#### About this task
Transcribe, word for word, the lines running from the one containing "Innenausbau für" through the one containing "Physiozentrum Oerlikon".

#### Input

******

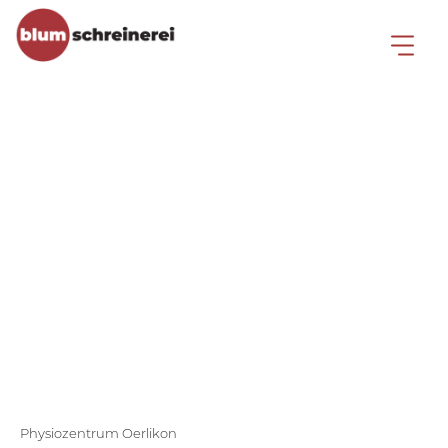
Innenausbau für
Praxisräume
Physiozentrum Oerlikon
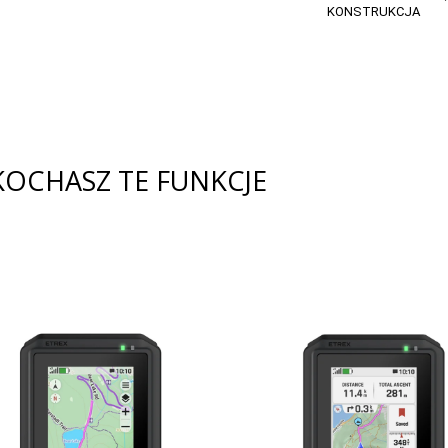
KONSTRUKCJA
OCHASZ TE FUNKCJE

******

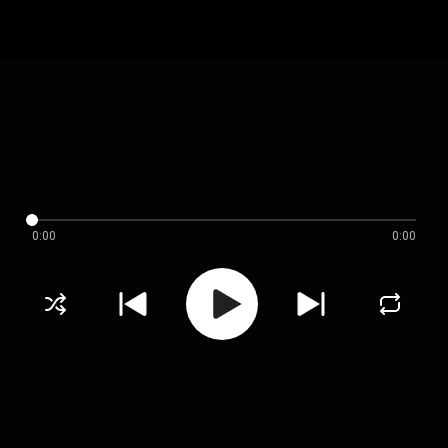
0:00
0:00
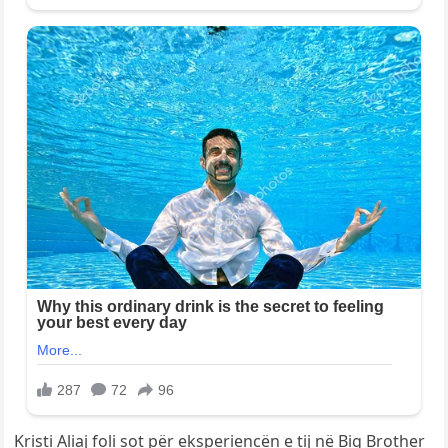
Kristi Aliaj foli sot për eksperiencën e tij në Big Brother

******

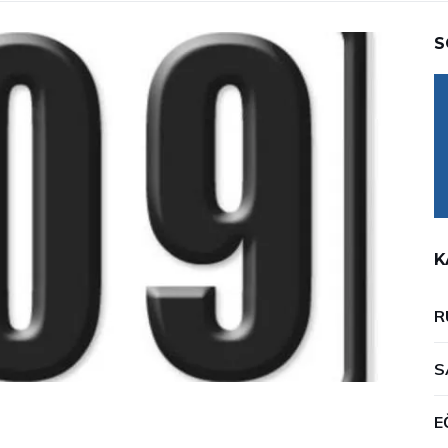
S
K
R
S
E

******

#### Expected output
Innenausbau für
Praxisräume
Physiozentrum Oerlikon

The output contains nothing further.